São Paulo (AUN - USP) - Na Argentina, as décadas de 60 e 70 representaram, na política, um período de conturbação e golpes militares sucessivos e, na arte, um grande laboratório. É este o ponto de partida da palestra “Arte/Política no Conceitualismo Argentino dos Anos 60 e 70”, ministrada no Museu de Arte Contemporânea da USP (MAC-USP) por Fernando Davis, professor da Universidade Nacional de La Plata.
Foram abordadas as trajetórias de diversos artistas e sua relação com o contexto político. A palestra foi uma atividade paralela à exposição “Entre Atos: 1964-68”, em cartaz no MAC, que discute a arte brasileira num período igualmente conturbado. Para Cristina Freire, curadora da mostra, a palestra fez um contraponto em relação ao papel dos museus: no Brasil, o MAC pôde funcionar como lugar de acolhimento, criação e intercâmbio entre os artistas. Já na Argentina, muitas obras vão justamente no sentido de romper com os museus, questionando seu papel social e institucional.
Apesar deste contraste, Cristina vê muitos pontos de aproximação entre a arte dos dois países. Além das trocas diretas entre artistas (a chamada arte postal), a abertura para a experimentação pode ser vista como característica unificadora. Especificamente no caso argentino, Davis chama o conjunto de manifestações experimentais de conceitualismos, fazendo uma distinção em relação à arte conceitual: enquanto esta é entendida como movimento restrito à cena anglo-americana dos anos 60, os conceitualismos são manifestações mais complexas que extrapolam o campo das artes e não se limitam a um período, mas têm efeitos até o presente.
Na América Latina, os conceitualismos surgiram a partir da incorporação tardia de práticas da arte conceitual norte-americana e britânica. Relacionando estas técnicas com o contexto específico de seus países de origem, os artistas latinoamericanos criaram uma tendência identificada como “ideológica” ou “política”, mudando radicalmente a forma como a arte era entendida até então. A política não é incorporada apenas como tema, mas é parte integrante da forma, está nos questionamentos que a obra suscita, nas estratégias pelas quais é construída, na relação com o espectador.
Davis cita como exemplo emblemático desta postura questionadora a carta do artista Pablo Suárez renunciando à participação na mostra “Experiencias 1968”, que seria realizada no Instituto Di Tella, em Buenos Aires: “estas quatro paredes [do museu] transformam o que está dentro em arte, e a arte não é perigosa”, declarava o artista, passando a buscar outras formas de expressão que não precisassem ser intermediadas pela instituição.

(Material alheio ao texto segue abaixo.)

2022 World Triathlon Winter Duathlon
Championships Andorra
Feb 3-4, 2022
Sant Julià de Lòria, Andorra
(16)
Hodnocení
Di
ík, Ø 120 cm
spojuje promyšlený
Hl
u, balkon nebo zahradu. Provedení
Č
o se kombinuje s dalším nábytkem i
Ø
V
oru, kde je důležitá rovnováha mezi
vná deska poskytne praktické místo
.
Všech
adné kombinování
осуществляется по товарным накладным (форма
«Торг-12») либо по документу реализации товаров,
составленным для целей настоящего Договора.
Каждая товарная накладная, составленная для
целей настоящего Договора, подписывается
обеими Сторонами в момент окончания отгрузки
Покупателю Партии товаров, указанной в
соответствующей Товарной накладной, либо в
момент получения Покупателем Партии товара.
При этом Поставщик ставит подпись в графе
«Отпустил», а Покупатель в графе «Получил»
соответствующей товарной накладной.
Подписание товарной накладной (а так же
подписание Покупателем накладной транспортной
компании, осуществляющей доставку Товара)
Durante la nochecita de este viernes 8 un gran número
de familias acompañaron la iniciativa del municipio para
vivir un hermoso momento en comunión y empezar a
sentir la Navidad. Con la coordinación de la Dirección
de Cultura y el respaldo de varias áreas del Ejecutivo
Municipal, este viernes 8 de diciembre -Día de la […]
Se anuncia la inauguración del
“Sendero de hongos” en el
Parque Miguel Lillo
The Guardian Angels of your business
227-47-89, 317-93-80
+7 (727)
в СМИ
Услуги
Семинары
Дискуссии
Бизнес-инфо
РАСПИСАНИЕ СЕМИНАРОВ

A obra “Tierra” (1971), de Carlos Ginzburg, também se propõe a repensar a relação com o museu. Através de cartazes colocados no portão de um terreno em frente ao Museu de Arte Moderna de Buenos Aires, Ginzburg convidava os passantes a entrarem no museu para descobrirem uma “proposta estética escondida”. No lugar indicado, o público deveria olhar pela janela, vendo novamente o terreno, no qual grandes letras soletravam a palavra “tierra” (terra). O convite a entrar e em seguida levar o olhar novamente para fora é uma forma de pensar a relação do museu com seu exterior. Afinal, o espaço público é o cenário no qual a arte pode intervir, provocar.
É por isso, segundo Davis, que alguns artistas escolhem a rua como espaço privilegiado de atuação, em detrimento do museu. Um exemplo é Edgardo Antonio Vigo e sua série de “Señalamientos”, intervenções diretas no ambiente urbano. Sua proposta é indicar a potencialidade estética de objetos cotidianos que passam despercebidos, porque sua funcionalidade está em primeiro plano, como um semáforo. O objetivo é causar estranhamento, desnaturalizar o olhar do público sobre seu entorno, num tipo de estratégia que até hoje encontra ecos na arte contemporânea.